The book transforms from this college fantasy of sort to the evil action which drives the second half of the book. Richard finds out that Henry and the gang (minus Richard and Bunny) got really high on drugs and essentially killed an innocent man in the process while they were unaware of what was going on. Bunny figures it out shortly after and pressures Henry (the leader of the bunch and richest) to take him to Italy before spending essentially all his money in a blackmail attempt to get back at Henry. However, their friendship is strained and it reaches a point where Henry returns home and worries the group that Bunny might tell of their murder to the police. Richard finds out soon after and this leads to the group deciding the best route is to murder Bunny in what will be an apparent hiking incident. The rest of the book focuses on how the group sort of comes crashing down as a result of the death of Bunny. While from the outside the group seemed to be doing “okay”, on the inside this group of students unraveled to a point where Charles (one of the main characters) attempts to murder Henry, but instead shoots Richard (who lives) and leads to Henry killing himself instead. During this time period of the book and the results of the death of Bunny really leads the reader to see the more “negative” sides of the characters during this portion. This is where we really get a glimpse into who Richard is and how he reacts to the frequently immoral actions of his friends. One drawback of the book is that while for the most part it seems fairly realistic of what a college student’s life could be like, this second part has so many areas that seem difficult to believe would happen. 3 deaths (in like 2 months or less) just seemed to me to be a bit much

The beauty of this book is that the author creates these characters in this group who from the outside looking in are viewed as intelligent, wealthy, attractive, normal college aged-students. While everything may look normal to the outsiders of the book, it is interesting to see how Richard and the group attempt to mask their unraveling from Julian and the people closest to them who are unaware of what is happening. I think this is the part of the book that can resonante with not only college aged people, but anyone who decides to read this book. We all deal with complex issues in life and many of us choose to hide our issues from others and I think this book deals really well with showing this aspect of the story. Furthermore, the book combines elements that everyone can relate too, which is one of the most important things to me in a book as I enjoy reading something where I feel like I can relate to the character’s or the story. Lastly, the book combines all of this with an exciting plot which keeps readers engaged, strong character develoopment that are likeable even after the horrors they commit, dialogue which drives the stories, and mystery/action that helps enhance the book.

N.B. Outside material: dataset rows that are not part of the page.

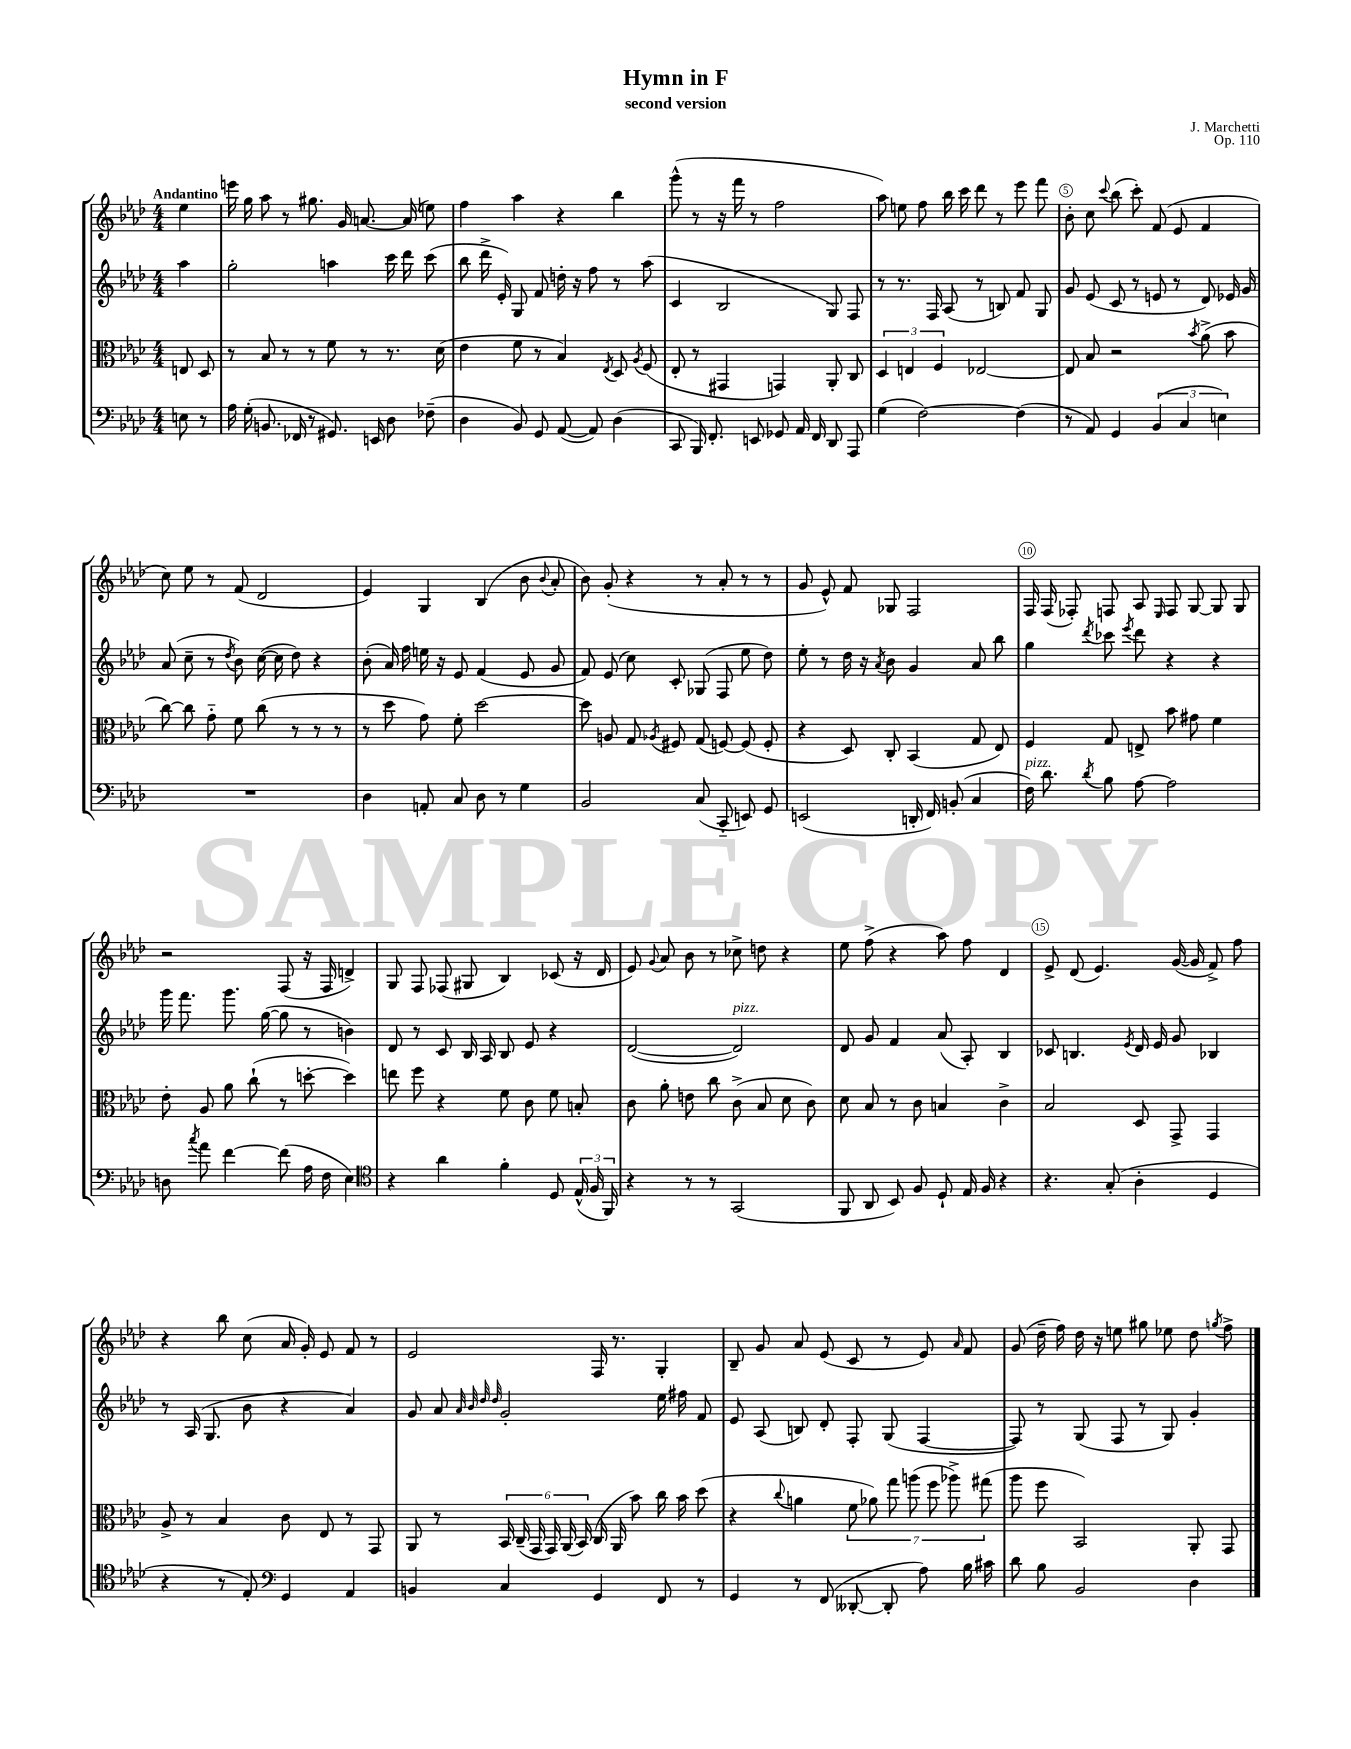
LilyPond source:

\header { title = "Hymn in F" composer = "J. Marchetti" subtitle = "second version" opus = "Op. 110" }
<<
\new StaffGroup <<
\new Staff = "s0" {
    \clef treble \key aes \major \numericTimeSignature \time 4/4 \partial 4 \tempo "Andantino"
    \autoBeamOff ees''4 |
    e'''16 g''16 aes''8 r8 gis''8. g'16 a'8.~ a'16( e''8) |
    f''4 aes''4 r4 bes''4 |
    g'''8-^( r8 r16 f'''16 r8 f''2 |
    aes''8) e''8 f''8 bes''16 c'''16 des'''8 r8 ees'''8 f'''8 |
    bes'8-. c''8 \appoggiatura { c'''8 } bes''8( c'''8-.) f'8( ees'8 f'4 |
    c''8) ees''8 r8 f'8( des'2 |
    ees'4) g4 bes4( bes'8 \appoggiatura { bes'8 } aes'8-. |
    bes'8) g'8-.( r4 r8 aes'8-. r8 r8 |
    g'8 ees'8-^) f'8 ges8 f2 |
    f16 f16( fes8-.) f8 aes8 \grace { ees16 } f8 g8~ g8 g8 |
    r2 f8( r16 f16 d'4->) |
    g8 f8 fes8( gis8 bes4) ces'8( r16 des'16 |
    ees'8) \appoggiatura { g'8 } aes'8 bes'8 r8 ces''8-> d''8 r4 |
    ees''8 f''8->( r4 aes''8) f''8 des'4 |
    ees'8-> des'8( ees'4.) g'16~( g'16 f'8->) f''8 |
    r4 bes''8 c''8( aes'16 g'16-.) ees'8 f'8 r8 |
    ees'2 f16 r8. g4-. |
    bes8-- g'8 aes'8 ees'8( c'8 r8 ees'8) \grace { aes'16 } f'8 |
    g'8( des''16-- f''16) des''16 r16 e''8 gis''8 ees''8 des''8 \acciaccatura { g''8 } f''8-> \bar "|." |
}
\new Staff = "s1" {
    \clef treble \key aes \major \numericTimeSignature \time 4/4 \partial 4
    \autoBeamOff aes''4 |
    g''2-. a''4 c'''16 des'''16 c'''8( |
    bes''8 des'''16-> ees'16-.) g8 f'8 d''16-. r16 f''8 r8 aes''8( |
    c'4 bes2 g8) f8 |
    r8 r8. f16 aes8( r8 b8) f'8 g8 |
    g'8 ees'8( c'8 r8 e'8 r8 des'8) ees'16 g'16 |
    aes'8( c''8-- r8 \acciaccatura { des''8 } bes'8) c''16~( c''16 des''8) r4 |
    bes'8-.( aes'16) f''16 e''16 r16 ees'8 f'4( ees'8 g'8 |
    f'8) ees'8( c''8) c'8-. ges8( f8 ees''8 des''8) |
    ees''8-. r8 des''16 r16 \acciaccatura { aes'8 } bes'8 g'4 aes'8 bes''8 |
    g''4 \acciaccatura { des'''8 } ces'''8 \acciaccatura { ees'''8 } des'''8 r4 r4 |
    g'''16 f'''8. g'''8. g''16~( g''8 r8 b'4) |
    des'8 r8 c'8 bes16 aes16 bes8 ees'8 r4 |
    des'2~( des'2^\markup { \italic "pizz." }) |
    des'8 g'8 f'4 aes'8( aes8-.) bes4 |
    ces'8 b4. \acciaccatura { ees'8 } des'16 ees'16 g'8 bes4 |
    r8 aes16( g8. bes'8 r4 aes'4) |
    g'8 aes'8 \grace { aes'32 bes'32 des''32 des''32 } g'2-. ees''16 fis''16 f'8 |
    ees'8 aes8( b8) des'8-. f8-. g8( f4~ |
    f8) r8 g8( f8 r8 g8) g'4-. \bar "|." |
}
\new Staff = "s2" {
    \clef alto \key aes \major \numericTimeSignature \time 4/4 \partial 4
    \autoBeamOff e8 des8 |
    r8 bes8 r8 r8 f'8 r8 r8. des'16( |
    ees'4 f'8 r8 bes4) \acciaccatura { ees8 } des8 \acciaccatura { aes8 } f8( |
    ees8-. r8 gis,4 g,4) aes,8-. c8 |
    \tuplet 3/2 { des4 e4 f4 } ees2~ |
    ees8 bes8 r2 \acciaccatura { bes'8 } aes'8->( bes'8 |
    c''8~) c''8 g'8-_ f'8 c''8( r8 r8 r8 |
    r8 des''8 g'8) f'8-. des''2~ |
    des''8 a8 g8 \acciaccatura { aes8 } fis8 g8( f8~) f8( f8-. |
    r4 des8) c8-. bes,4( g8 ees8) |
    f4 g8 e8-> bes'8 gis'8 f'4 |
    ees'8-. aes8 aes'8 c''8-!( r8 d''8~-. d''4) |
    e''8 f''8 r4 f'8 c'8 f'8 b8-. |
    c'8 aes'8-. e'8 c''8 c'8->( bes8 des'8 c'8) |
    des'8 bes8 r8 c'8 b4 c'4-> |
    bes2 des8 g,8-> g,4 |
    aes8-> r8 bes4 c'8 ees8 r8 g,8 |
    aes,8 r8 \tuplet 6/4 { bes,16 c16--( g,16 g,16) aes,16( bes,16) } c16( aes,16 bes'8) c''16 bes'16 des''8( |
    r4 \appoggiatura { c''8 } a'4 \tuplet 7/4 { f'8 aes'8) g''8 a''8( f''8 aes''8->) gis''8( } |
    aes''8 f''8 bes,2) aes,8-. g,8 \bar "|." |
}
\new Staff = "s3" {
    \clef bass \key aes \major \numericTimeSignature \time 4/4 \partial 4
    \autoBeamOff e8 r8 |
    aes16 g16-.( b,8. fes,16 r8 gis,8.) e,16 des8 fes8--( |
    des4 bes,8) g,8 aes,8~( aes,8) des4( |
    c,8 bes,,16) f,8.-. e,8 ges,8 aes,16 f,16 des,8 aes,,8 |
    g4( f2~) f4( |
    r8 aes,8) g,4 \tuplet 3/2 { bes,4( c4 e4) } |
    R1 |
    des4 a,8-. c8 des8 r8 g4 |
    bes,2 c8( c,8-_ e,8) g,8 |
    e,2( d,16-. f,16) b,8-.( c4 |
    f16^\markup { \italic "pizz." }) des'8. \acciaccatura { des'8 } bes8 aes8~ aes2 |
    d8 \acciaccatura { c''8 } aes'8 f'4~ f'8( aes16 f16 ees4) |
    \clef tenor r4 aes'4 f'4-. des8 \tuplet 3/2 { ees16-^( f16 f,16) } |
    r4 r8 r8 g,2( |
    f,8 aes,8 bes,8) f8 des8-! ees16 f16 r4 |
    r4. g8-.( aes4-. des4 |
    r4 r8 ees8-.) \clef bass g,4 aes,4 |
    b,4 c4 g,4 f,8 r8 |
    g,4 r8 f,8( deses,8~-. deses,8-. aes8) bes16 cis'16 |
    des'8 bes8 bes,2 des4 \bar "|." |
}
>>
>>
\layout { \context { \Score \override BarNumber.break-visibility = ##(#f #t #t) barNumberVisibility = #(every-nth-bar-number-visible 5) \override BarNumber.stencil = #(make-stencil-circler 0.1 0.3 ly:text-interface::print) } }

Overall, this book is a fantastic read for anyone interested in seeing what college life was like during the 80s but are interested in stories of friendship, murder, action, etc. This story esentially covers anything a good story needs and was a fantastic read. While at times it can seem rather long (around 600 pages), it is well worth the time invested and was one of the better books I’ve read over the last years. I’m glad to share my thoughts on this book and hope some of you get a chance to read it. I’m currently reading Principles by Ray Diallo, which I should be finished with in the next week or so and am excited to talk about that one. Hope you all enjoyed this post!

 

 

 

One thought on “The Secret History by Donna Tartt

  1. I am a huge Gatsby fan, so relating Nick Carraway with the narrator compells me to dive into this book and fall in love with the liberal art 80’s. Great piece!